Галина не обернулась. Я-то знала, чего хочу и, возможно, хотела всегда, с юности. Перед тем как уйти, я постояла, глядя на свисавшего со шведской стенки Колю. Прозвучал визгливый свисток, призывавший детей вернуться в школу, — сторож уже выпускал во двор следующий десяток малышей.
Я тоже вернулась домой, к моим словарям и мандаринам.
На следующей неделе служащая Минобрнауки сказала мне, что любые усыновления практически отменены, и я поддакнула — да, разумеется, государство способно позаботиться о сиротах лучше любого частного лица, — но затем поинтересовалась: а как насчет опекунства? Она смерила меня злым взглядом и сказала: «Подождите здесь, пожалуйста». Вернулась чиновница с папкой, порылась в ней и вдруг спросила: «Вы любите балет?»

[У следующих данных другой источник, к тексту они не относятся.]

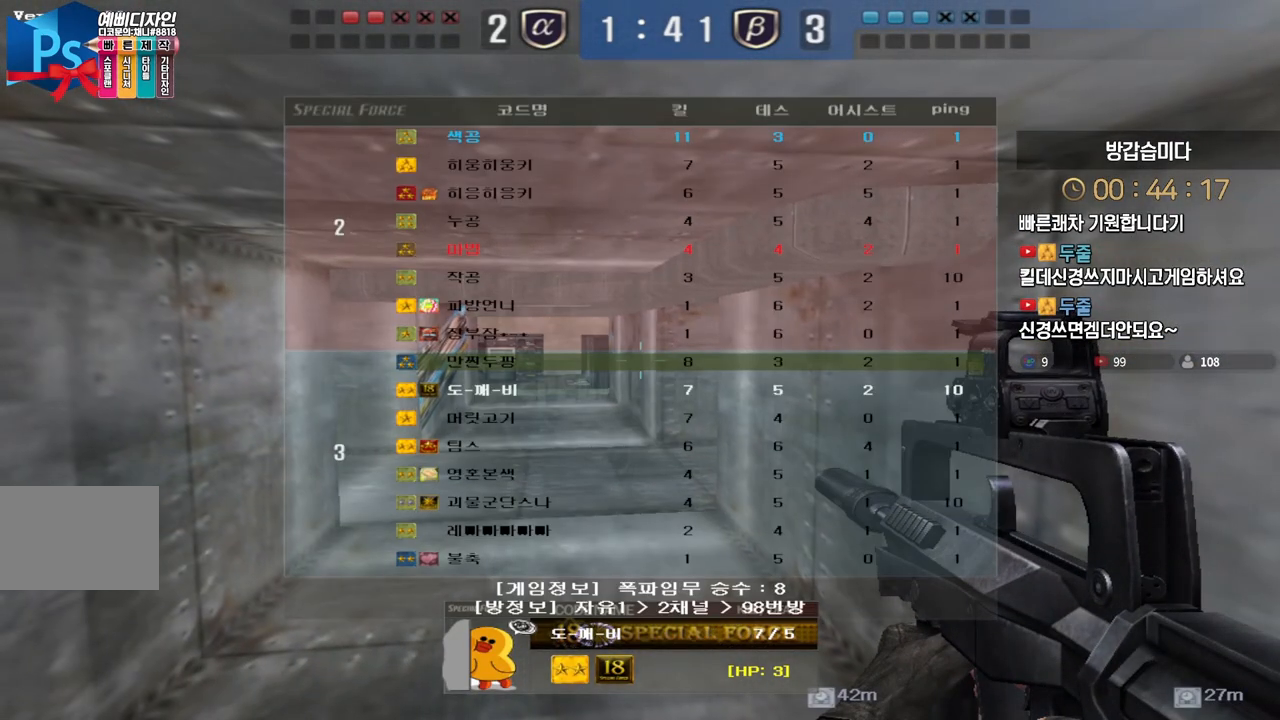
{"keys": ["tab"], "events": []}
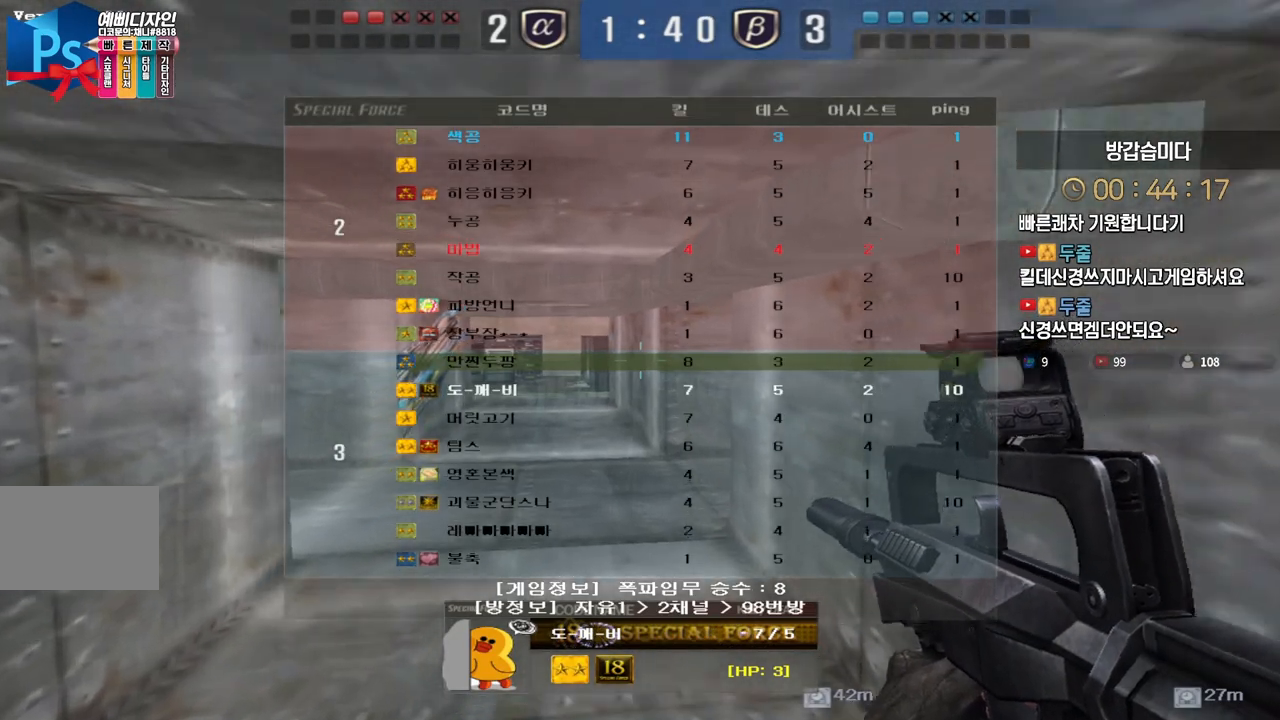
{"keys": ["tab"], "events": []}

Вопрос ее мог иметь только одно объяснение. Руди остался на Западе больше десяти лет назад. В последние годы официальное отношение к нему смягчилось, за это время появились другие перебежчики, более высокопоставленные, и внимание властей переключилось на них. «Известия» напечатали даже статью о его турне по Германии, процитировав западные газеты, писавшие, что звезда Руди едва ли не закатывается. А когда в начале семидесятых умер Александр Пушкин, газеты мимоходом упомянули и Руди, заявив, впрочем, что интересным танцовщиком он стал благодаря гениальности его учителя, а не собственным дарованиям.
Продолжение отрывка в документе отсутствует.